Depois do Mali, Paris intervém na República Centro-Africana, convida parceiros europeus à aventura e finge esquecer resultados trágicos da Conferência de Berlim, em 1885
Por Vinícius Gomes
Se havia dúvidas de que o governo “socialista” francês sente-se nostálgico das velhas relações entre Europa e África, elas terminaram nesta terça-feira . Ao falar ao Parlamento de seu país, o ministro das Relações Exteriores, Laurent Fabius, anunciou que “diversos países europeus” seguirão a iniciativa francesa e enviarão soldados à República Centro-Africana (RCA), a pretexto de “restarurar a paz”. A iniciativa põe em evidência, mais uma vez, os impasses da África, dividida entre países que vivem surtos (às vezes desordenados) de desenvolvimento e outros, em que o Estado nacional desmorona. Porém, a novidade principal é o regresso de um sentimento europeu atávico: a crença de que o Velho Continente tem a “missão” de civilizar o mundo.
A situação da República Centro-Africana é, de fato, dramática. Em março, um golpe de Estado derrubou o presidente François Bozizé – que assumira o poder dez anos antes, também por força das armas. Os últimos meses foram de caos crescente. Os golpistas, que se articulam no movimento Séléka, praticaram saques, estupros e execuções. Contra eles, formaram-se milícias igualmente violentas. Choques entre ambas as partes provocaram centenas de mortes e desabrigaram 400 mil pessoas – um em cada dez habitantes –, nas últimas semanas. A religião é a linha divisória entre os dois grupos, o que torna mais difícil uma solução. O Séléka é majoritariamente muçulmano; as milícias, cristãs.
A França, que já havia intervido na Líbia, tentara instigar uma agressão ocidental à Síria e ocupara o Mali, no início do ano, resolveu por as mãos também na República Centro-Africana. Cerca de 1,6 mil soldados franceses, com armamento muito superior ao dos grupos africanos, estão no país desde o final de novembro. Duas mortes, entre os invasores, fizeram despencar o apoio à intervenção na França. Por isso, o ministro Fabius está ansioso por envolver outras nações europeias.
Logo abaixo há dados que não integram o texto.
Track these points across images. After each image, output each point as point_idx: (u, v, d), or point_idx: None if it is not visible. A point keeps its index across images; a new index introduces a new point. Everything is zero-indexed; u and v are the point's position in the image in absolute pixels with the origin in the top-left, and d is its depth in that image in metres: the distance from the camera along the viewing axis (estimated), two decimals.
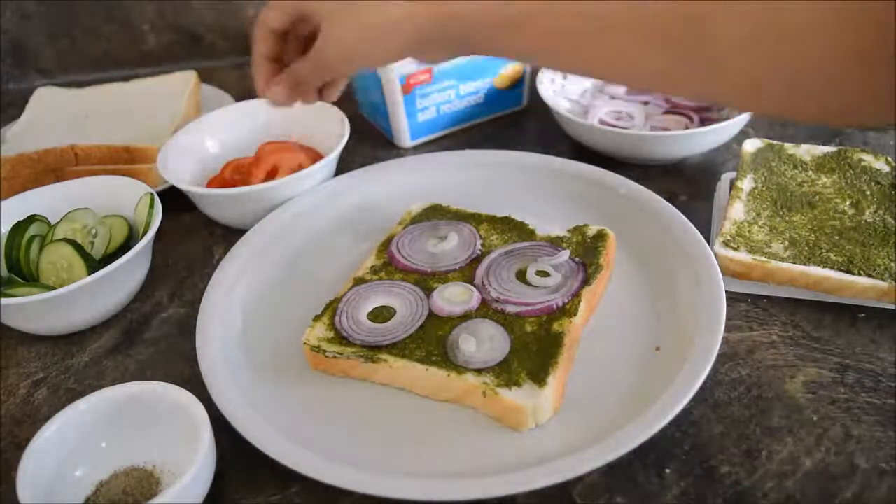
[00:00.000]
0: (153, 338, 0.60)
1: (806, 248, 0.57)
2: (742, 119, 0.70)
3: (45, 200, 0.66)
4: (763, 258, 0.56)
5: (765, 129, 0.79)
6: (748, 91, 0.42)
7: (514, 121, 0.87)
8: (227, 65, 1.10)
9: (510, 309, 0.53)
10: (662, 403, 0.45)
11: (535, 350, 0.49)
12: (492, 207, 0.64)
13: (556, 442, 0.46)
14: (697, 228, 0.58)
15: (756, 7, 0.38)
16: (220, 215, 0.69)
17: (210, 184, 0.72)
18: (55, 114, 0.87)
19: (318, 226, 0.67)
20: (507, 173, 0.70)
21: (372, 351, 0.50)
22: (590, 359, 0.51)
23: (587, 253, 0.57)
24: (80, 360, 0.58)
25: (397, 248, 0.59)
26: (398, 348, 0.50)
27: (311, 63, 0.55)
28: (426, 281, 0.56)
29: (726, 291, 0.52)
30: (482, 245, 0.59)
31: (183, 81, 0.89)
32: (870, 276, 0.54)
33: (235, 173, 0.72)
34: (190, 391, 0.46)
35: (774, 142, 0.69)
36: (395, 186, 0.70)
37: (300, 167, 0.69)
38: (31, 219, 0.63)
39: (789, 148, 0.68)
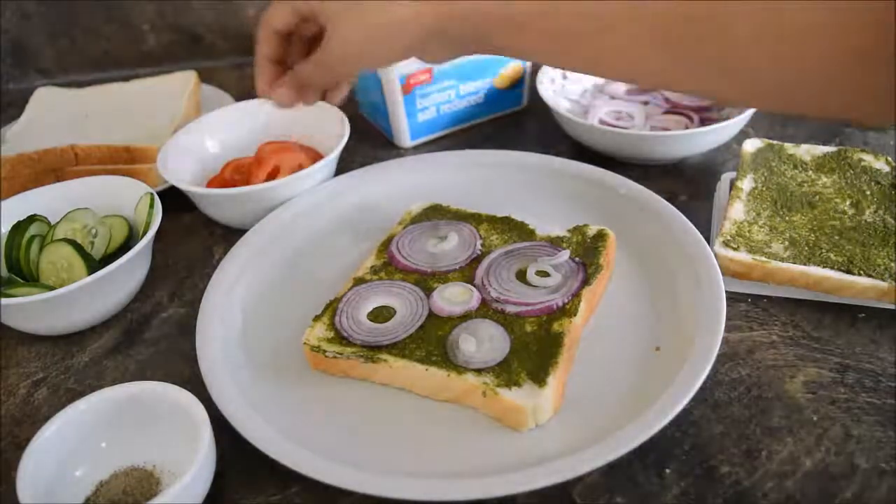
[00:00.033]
0: (153, 338, 0.60)
1: (806, 248, 0.57)
2: (742, 119, 0.70)
3: (45, 200, 0.66)
4: (763, 258, 0.56)
5: (765, 129, 0.79)
6: (748, 89, 0.42)
7: (514, 121, 0.87)
8: (227, 65, 1.10)
9: (510, 309, 0.53)
10: (662, 403, 0.45)
11: (535, 350, 0.49)
12: (492, 207, 0.64)
13: (556, 442, 0.46)
14: (697, 228, 0.58)
15: (756, 7, 0.38)
16: (220, 215, 0.69)
17: (210, 184, 0.72)
18: (55, 114, 0.87)
19: (318, 226, 0.67)
20: (507, 173, 0.70)
21: (372, 351, 0.50)
22: (590, 359, 0.51)
23: (587, 253, 0.57)
24: (80, 360, 0.58)
25: (397, 248, 0.59)
26: (398, 348, 0.50)
27: (317, 64, 0.55)
28: (426, 281, 0.56)
29: (726, 291, 0.52)
30: (482, 245, 0.59)
31: (183, 81, 0.89)
32: (870, 276, 0.54)
33: (235, 173, 0.72)
34: (190, 391, 0.46)
35: (774, 142, 0.69)
36: (395, 186, 0.70)
37: (300, 167, 0.69)
38: (31, 219, 0.63)
39: (789, 148, 0.68)
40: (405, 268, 0.58)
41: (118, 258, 0.57)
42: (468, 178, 0.70)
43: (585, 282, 0.54)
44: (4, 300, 0.54)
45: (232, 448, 0.47)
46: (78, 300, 0.56)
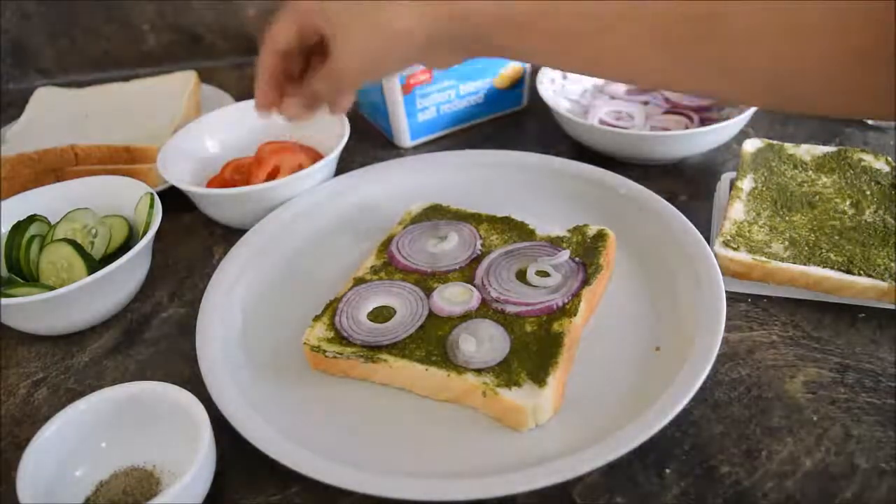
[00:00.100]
0: (153, 338, 0.60)
1: (806, 248, 0.57)
2: (742, 119, 0.70)
3: (45, 200, 0.66)
4: (763, 258, 0.56)
5: (765, 129, 0.79)
6: (748, 89, 0.42)
7: (514, 121, 0.87)
8: (227, 65, 1.10)
9: (510, 309, 0.53)
10: (662, 403, 0.45)
11: (535, 350, 0.49)
12: (492, 207, 0.64)
13: (556, 442, 0.46)
14: (697, 228, 0.58)
15: (756, 7, 0.38)
16: (220, 215, 0.69)
17: (210, 184, 0.72)
18: (55, 114, 0.87)
19: (318, 226, 0.67)
20: (507, 173, 0.70)
21: (372, 351, 0.50)
22: (590, 359, 0.51)
23: (587, 253, 0.57)
24: (80, 360, 0.58)
25: (397, 248, 0.59)
26: (398, 348, 0.50)
27: (325, 78, 0.56)
28: (426, 281, 0.56)
29: (726, 291, 0.52)
30: (482, 245, 0.59)
31: (183, 81, 0.89)
32: (870, 276, 0.54)
33: (235, 173, 0.72)
34: (190, 391, 0.46)
35: (774, 142, 0.69)
36: (395, 186, 0.70)
37: (300, 167, 0.69)
38: (31, 219, 0.63)
39: (789, 148, 0.68)
40: (405, 268, 0.58)
41: (118, 258, 0.57)
42: (468, 178, 0.70)
43: (585, 282, 0.54)
44: (4, 300, 0.54)
45: (232, 448, 0.47)
46: (78, 300, 0.56)
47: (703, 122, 0.76)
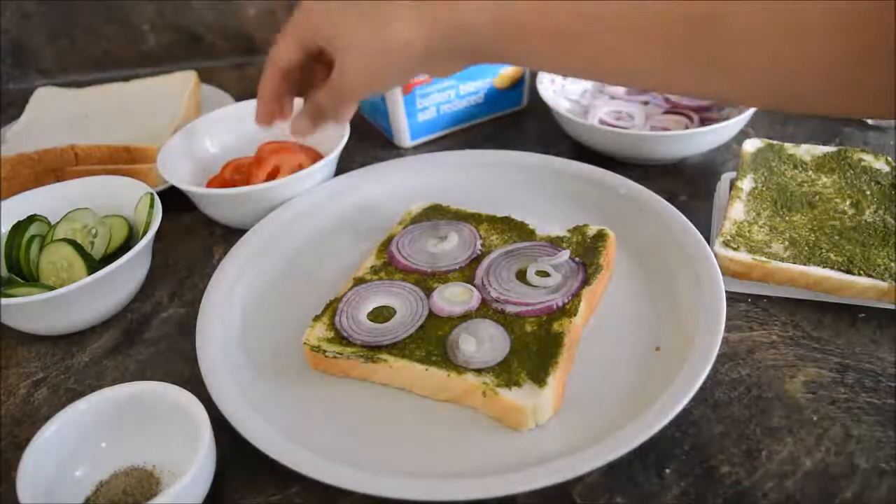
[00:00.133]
0: (153, 338, 0.60)
1: (806, 248, 0.57)
2: (742, 119, 0.70)
3: (45, 200, 0.66)
4: (763, 258, 0.56)
5: (765, 129, 0.79)
6: (748, 89, 0.42)
7: (514, 121, 0.87)
8: (227, 65, 1.10)
9: (510, 309, 0.53)
10: (662, 403, 0.45)
11: (535, 350, 0.49)
12: (492, 207, 0.64)
13: (556, 442, 0.46)
14: (697, 228, 0.58)
15: (756, 7, 0.38)
16: (220, 215, 0.69)
17: (210, 184, 0.72)
18: (55, 114, 0.87)
19: (318, 226, 0.67)
20: (507, 173, 0.70)
21: (372, 351, 0.50)
22: (590, 359, 0.51)
23: (587, 253, 0.57)
24: (80, 360, 0.58)
25: (397, 248, 0.59)
26: (398, 348, 0.50)
27: (329, 93, 0.57)
28: (426, 281, 0.56)
29: (726, 291, 0.52)
30: (482, 245, 0.59)
31: (183, 81, 0.89)
32: (870, 276, 0.54)
33: (235, 173, 0.72)
34: (190, 391, 0.46)
35: (774, 142, 0.69)
36: (395, 186, 0.70)
37: (300, 167, 0.69)
38: (31, 219, 0.63)
39: (789, 148, 0.68)
40: (405, 268, 0.58)
41: (118, 258, 0.57)
42: (468, 178, 0.70)
43: (585, 282, 0.54)
44: (4, 300, 0.54)
45: (232, 448, 0.47)
46: (78, 300, 0.56)
47: (703, 122, 0.76)
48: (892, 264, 0.54)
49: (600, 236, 0.58)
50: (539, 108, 0.81)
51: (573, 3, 0.44)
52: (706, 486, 0.44)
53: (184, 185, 0.66)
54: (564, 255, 0.56)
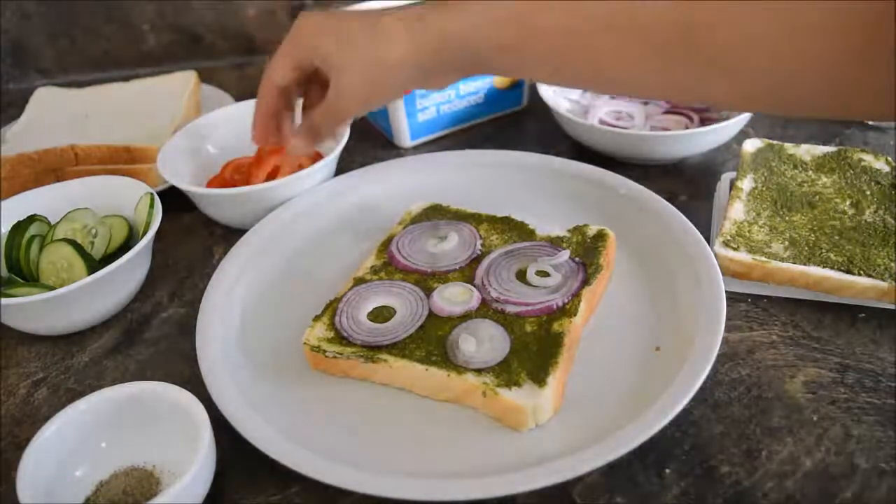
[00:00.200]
0: (153, 338, 0.60)
1: (806, 248, 0.57)
2: (742, 119, 0.70)
3: (45, 200, 0.66)
4: (763, 258, 0.56)
5: (765, 129, 0.79)
6: (748, 89, 0.42)
7: (514, 121, 0.87)
8: (227, 65, 1.10)
9: (510, 309, 0.53)
10: (662, 403, 0.45)
11: (535, 350, 0.49)
12: (492, 207, 0.64)
13: (556, 442, 0.46)
14: (697, 228, 0.58)
15: (756, 7, 0.38)
16: (220, 215, 0.69)
17: (210, 184, 0.72)
18: (55, 114, 0.87)
19: (318, 226, 0.67)
20: (507, 173, 0.70)
21: (372, 351, 0.50)
22: (590, 359, 0.51)
23: (587, 253, 0.57)
24: (80, 360, 0.58)
25: (397, 248, 0.59)
26: (398, 348, 0.50)
27: (326, 111, 0.57)
28: (426, 281, 0.56)
29: (726, 291, 0.52)
30: (482, 245, 0.59)
31: (183, 81, 0.89)
32: (870, 276, 0.54)
33: (235, 173, 0.72)
34: (190, 391, 0.46)
35: (774, 142, 0.69)
36: (395, 186, 0.70)
37: (300, 167, 0.69)
38: (31, 219, 0.63)
39: (789, 148, 0.68)
40: (405, 268, 0.58)
41: (118, 258, 0.57)
42: (468, 178, 0.70)
43: (585, 282, 0.54)
44: (4, 300, 0.54)
45: (232, 448, 0.47)
46: (78, 300, 0.56)
47: (703, 122, 0.76)
48: (892, 264, 0.54)
49: (600, 236, 0.58)
50: (539, 108, 0.81)
51: (565, 15, 0.45)
52: (706, 486, 0.44)
53: (184, 185, 0.66)
54: (564, 255, 0.56)
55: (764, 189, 0.63)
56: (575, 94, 0.83)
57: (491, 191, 0.69)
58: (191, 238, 0.71)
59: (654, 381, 0.47)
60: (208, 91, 0.94)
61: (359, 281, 0.57)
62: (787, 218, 0.60)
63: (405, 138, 0.82)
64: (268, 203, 0.67)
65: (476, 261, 0.58)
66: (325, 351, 0.51)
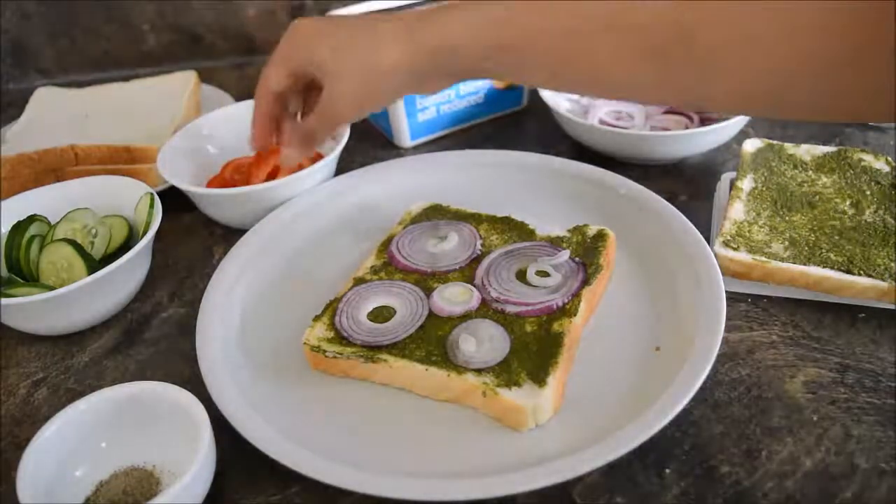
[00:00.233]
0: (153, 338, 0.60)
1: (806, 248, 0.57)
2: (742, 119, 0.71)
3: (45, 200, 0.66)
4: (763, 258, 0.56)
5: (765, 129, 0.79)
6: (747, 90, 0.42)
7: (514, 121, 0.87)
8: (227, 65, 1.10)
9: (510, 309, 0.53)
10: (662, 403, 0.45)
11: (535, 350, 0.49)
12: (492, 207, 0.64)
13: (556, 442, 0.46)
14: (697, 228, 0.58)
15: (756, 7, 0.38)
16: (220, 215, 0.69)
17: (210, 184, 0.72)
18: (55, 114, 0.87)
19: (318, 226, 0.67)
20: (507, 173, 0.70)
21: (372, 351, 0.50)
22: (590, 359, 0.51)
23: (587, 253, 0.57)
24: (80, 360, 0.58)
25: (397, 248, 0.59)
26: (398, 348, 0.50)
27: (319, 117, 0.58)
28: (426, 281, 0.56)
29: (726, 291, 0.52)
30: (482, 245, 0.59)
31: (183, 81, 0.89)
32: (870, 276, 0.54)
33: (235, 173, 0.72)
34: (190, 391, 0.46)
35: (774, 142, 0.69)
36: (395, 186, 0.70)
37: (300, 167, 0.69)
38: (31, 219, 0.63)
39: (789, 148, 0.68)
40: (405, 268, 0.58)
41: (118, 258, 0.57)
42: (468, 178, 0.70)
43: (585, 282, 0.54)
44: (4, 300, 0.54)
45: (232, 448, 0.47)
46: (78, 300, 0.56)
47: (703, 122, 0.76)
48: (892, 264, 0.54)
49: (600, 236, 0.58)
50: (539, 108, 0.81)
51: (562, 16, 0.45)
52: (706, 486, 0.44)
53: (184, 185, 0.66)
54: (564, 255, 0.56)
55: (764, 189, 0.63)
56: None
57: (491, 191, 0.69)
58: (191, 238, 0.71)
59: (654, 381, 0.47)
60: (208, 91, 0.94)
61: (359, 281, 0.57)
62: (787, 218, 0.60)
63: (405, 138, 0.82)
64: (268, 203, 0.67)
65: (476, 261, 0.58)
66: (325, 351, 0.51)
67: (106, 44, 1.10)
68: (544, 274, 0.55)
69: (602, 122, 0.77)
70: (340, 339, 0.52)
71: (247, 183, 0.68)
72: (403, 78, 0.52)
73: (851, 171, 0.65)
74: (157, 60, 1.10)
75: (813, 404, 0.48)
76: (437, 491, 0.42)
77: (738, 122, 0.70)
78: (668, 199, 0.62)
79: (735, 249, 0.57)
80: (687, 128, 0.74)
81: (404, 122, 0.80)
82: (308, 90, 0.62)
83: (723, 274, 0.54)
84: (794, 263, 0.55)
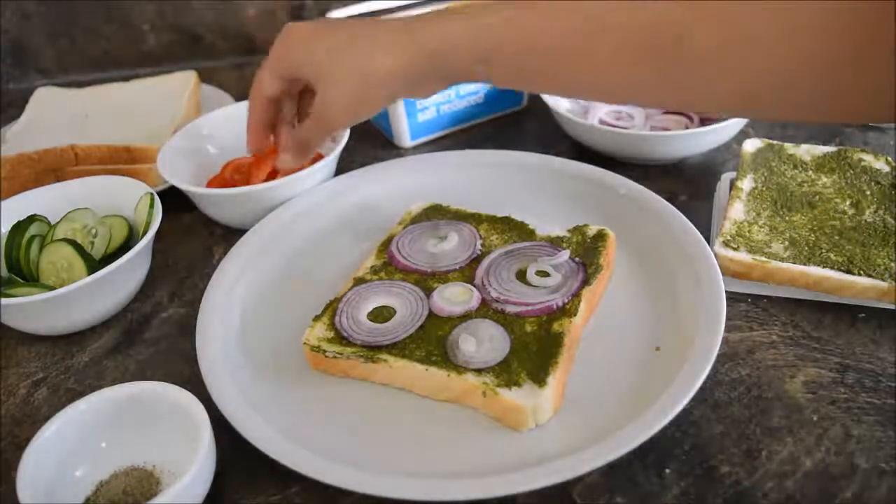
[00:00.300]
0: (153, 338, 0.60)
1: (806, 248, 0.57)
2: (742, 119, 0.70)
3: (45, 200, 0.66)
4: (763, 258, 0.56)
5: (765, 129, 0.79)
6: (746, 91, 0.42)
7: (514, 121, 0.87)
8: (227, 65, 1.10)
9: (510, 309, 0.53)
10: (662, 403, 0.45)
11: (535, 350, 0.49)
12: (492, 207, 0.64)
13: (556, 442, 0.46)
14: (697, 228, 0.58)
15: (756, 7, 0.38)
16: (220, 215, 0.69)
17: (210, 184, 0.72)
18: (55, 114, 0.87)
19: (318, 226, 0.67)
20: (507, 173, 0.70)
21: (372, 351, 0.50)
22: (590, 359, 0.51)
23: (587, 253, 0.57)
24: (80, 360, 0.58)
25: (397, 248, 0.59)
26: (398, 348, 0.50)
27: (313, 123, 0.59)
28: (426, 281, 0.56)
29: (726, 291, 0.52)
30: (482, 245, 0.59)
31: (183, 81, 0.89)
32: (870, 276, 0.54)
33: (235, 173, 0.72)
34: (190, 391, 0.46)
35: (774, 142, 0.69)
36: (395, 186, 0.70)
37: (300, 167, 0.69)
38: (31, 219, 0.63)
39: (789, 148, 0.68)
40: (405, 268, 0.58)
41: (118, 258, 0.57)
42: (468, 178, 0.70)
43: (585, 282, 0.54)
44: (4, 300, 0.54)
45: (232, 448, 0.47)
46: (78, 300, 0.56)
47: (703, 122, 0.76)
48: (892, 264, 0.54)
49: (600, 236, 0.58)
50: (539, 108, 0.81)
51: (560, 17, 0.45)
52: (706, 486, 0.44)
53: (184, 185, 0.66)
54: (564, 255, 0.56)
55: (764, 189, 0.63)
56: None
57: (491, 191, 0.69)
58: (191, 238, 0.71)
59: (654, 381, 0.47)
60: (208, 91, 0.94)
61: (359, 281, 0.57)
62: (787, 218, 0.60)
63: (405, 138, 0.82)
64: (268, 203, 0.67)
65: (476, 261, 0.58)
66: (325, 351, 0.51)
67: (106, 44, 1.10)
68: (544, 274, 0.55)
69: (602, 122, 0.77)
70: (340, 339, 0.52)
71: (247, 183, 0.68)
72: (397, 84, 0.53)
73: (851, 171, 0.65)
74: (157, 60, 1.10)
75: (813, 404, 0.48)
76: (437, 491, 0.42)
77: (738, 122, 0.70)
78: (668, 199, 0.62)
79: (735, 249, 0.57)
80: (687, 128, 0.74)
81: (404, 122, 0.80)
82: (303, 95, 0.62)
83: (723, 274, 0.54)
84: (794, 263, 0.55)
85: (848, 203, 0.61)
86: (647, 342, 0.52)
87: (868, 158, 0.66)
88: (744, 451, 0.46)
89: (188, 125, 0.76)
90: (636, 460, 0.46)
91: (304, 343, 0.52)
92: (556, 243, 0.58)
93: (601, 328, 0.54)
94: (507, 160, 0.71)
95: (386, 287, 0.56)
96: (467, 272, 0.57)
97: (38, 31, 1.08)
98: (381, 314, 0.54)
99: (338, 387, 0.52)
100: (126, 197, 0.66)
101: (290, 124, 0.65)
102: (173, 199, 0.69)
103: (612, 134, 0.71)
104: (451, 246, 0.59)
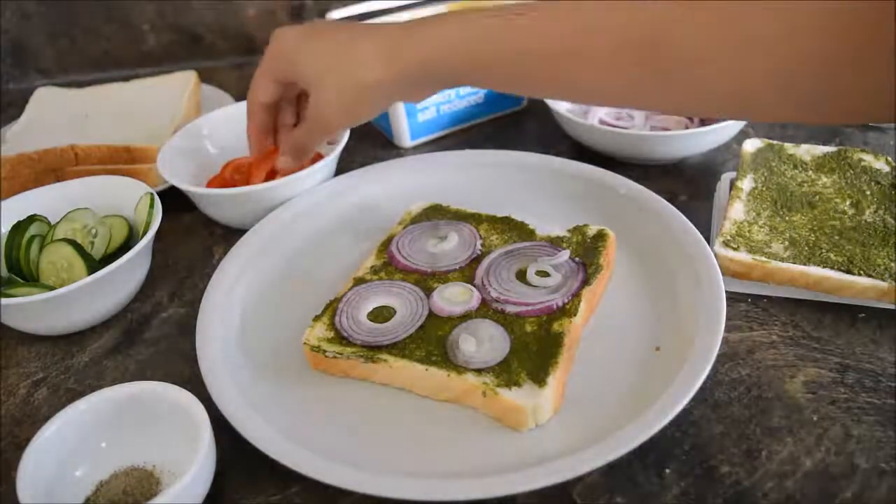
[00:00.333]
0: (153, 338, 0.60)
1: (806, 248, 0.57)
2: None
3: (45, 200, 0.66)
4: (763, 258, 0.56)
5: (765, 129, 0.79)
6: (745, 92, 0.42)
7: (514, 121, 0.87)
8: (227, 65, 1.10)
9: (510, 309, 0.53)
10: (662, 403, 0.45)
11: (535, 350, 0.49)
12: (492, 207, 0.64)
13: (556, 442, 0.46)
14: (697, 228, 0.58)
15: (756, 7, 0.38)
16: (220, 215, 0.69)
17: (210, 184, 0.72)
18: (55, 114, 0.87)
19: (318, 226, 0.67)
20: (507, 173, 0.70)
21: (372, 351, 0.50)
22: (590, 359, 0.51)
23: (587, 253, 0.57)
24: (80, 360, 0.58)
25: (397, 248, 0.59)
26: (398, 348, 0.50)
27: (307, 127, 0.60)
28: (426, 281, 0.56)
29: (726, 291, 0.52)
30: (482, 245, 0.59)
31: (183, 81, 0.89)
32: (870, 276, 0.54)
33: (235, 173, 0.72)
34: (190, 391, 0.46)
35: (774, 142, 0.69)
36: (395, 186, 0.70)
37: (300, 167, 0.69)
38: (31, 219, 0.63)
39: (789, 148, 0.68)
40: (405, 268, 0.58)
41: (118, 258, 0.57)
42: (468, 178, 0.70)
43: (585, 282, 0.54)
44: (4, 300, 0.54)
45: (232, 448, 0.47)
46: (78, 300, 0.56)
47: (703, 122, 0.76)
48: (892, 264, 0.54)
49: (600, 236, 0.58)
50: (539, 108, 0.82)
51: (556, 21, 0.45)
52: (706, 486, 0.44)
53: (184, 185, 0.66)
54: (564, 255, 0.56)
55: (764, 189, 0.63)
56: None
57: (491, 191, 0.69)
58: (191, 238, 0.71)
59: (654, 381, 0.47)
60: (208, 91, 0.94)
61: (359, 281, 0.57)
62: (787, 218, 0.60)
63: (405, 138, 0.82)
64: (268, 203, 0.67)
65: (476, 261, 0.58)
66: (325, 351, 0.51)
67: (106, 44, 1.10)
68: (544, 274, 0.55)
69: (602, 122, 0.77)
70: (340, 339, 0.52)
71: (247, 183, 0.68)
72: (387, 90, 0.54)
73: (851, 171, 0.65)
74: (157, 60, 1.10)
75: (813, 404, 0.48)
76: (437, 491, 0.42)
77: (737, 122, 0.70)
78: (668, 199, 0.62)
79: (735, 249, 0.57)
80: (687, 128, 0.74)
81: (404, 122, 0.80)
82: (301, 97, 0.62)
83: (723, 274, 0.54)
84: (794, 263, 0.55)
85: (848, 203, 0.61)
86: (647, 342, 0.52)
87: (868, 158, 0.66)
88: (744, 451, 0.46)
89: (188, 125, 0.76)
90: (636, 460, 0.46)
91: (304, 343, 0.52)
92: (556, 243, 0.58)
93: (601, 328, 0.54)
94: (507, 160, 0.71)
95: (386, 287, 0.56)
96: (467, 272, 0.57)
97: (38, 31, 1.08)
98: (381, 314, 0.54)
99: (338, 387, 0.52)
100: (126, 197, 0.66)
101: (290, 127, 0.65)
102: (173, 199, 0.69)
103: (612, 134, 0.71)
104: (451, 246, 0.59)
Mas por trás das disputas na RCA está também… a Europa. O país é apenas mais um entre os que tiveram suas fronteiras forjadas pela “imaginação” europeia, no século 19. O episódio marcante desta intervenção foi a Conferência de Berlim, em 1885. Nela, governantes do Ocidente partilharam entre si o continente africano. Oito potências – Grã Bretanha, França, Espanha, Itália, Bélgica, Holanda, Dinamarca, Estados Unidos, Suécia, Áustria-Hungia e Império Otomano – dedicaram-se a esse exercício macabro, em consórcio com suas grandes empresas.
Desrespeitaram história, relações étnicas e culturais dos povos nativos. Traçaram as fronteiras do continente com a força de seus exércitos e a bússola de seus próprios interesses. As consequências podem ser sentidas mais de cem anos depois. Expressam-se nos genocídios de Ruanda e Darfur, na necessidade de criar o Sudão do Sul e em violentos conflitos entre muçulmanos e cristãos na Nigéria e, agora, na RCA.
Mas por que a França tem desempenhado papel central? Num texto recente, o sociólogo Immanuel Wallerstein sugere: que “o que permite essa agressividade francesa é o declínio do poder efetivo dos EUA no cenário mundial”. E o palco da ação de Paris é a África, continente que a França sempre viu como seu “quintal” e onde ainda mantém três grandes bases militares.
O próprio Wallerstein lembra, contudo, que tudo tem um preço: “Assim como os EUA descobriram no Oriente Médio, pode ser bem difícil retirar suas tropas uma vez que elas entram [no país]“, e geralmente, a opinião pública doméstica não apoia mais a intervenção. No caso da RCA, não chegou nem a dez dias.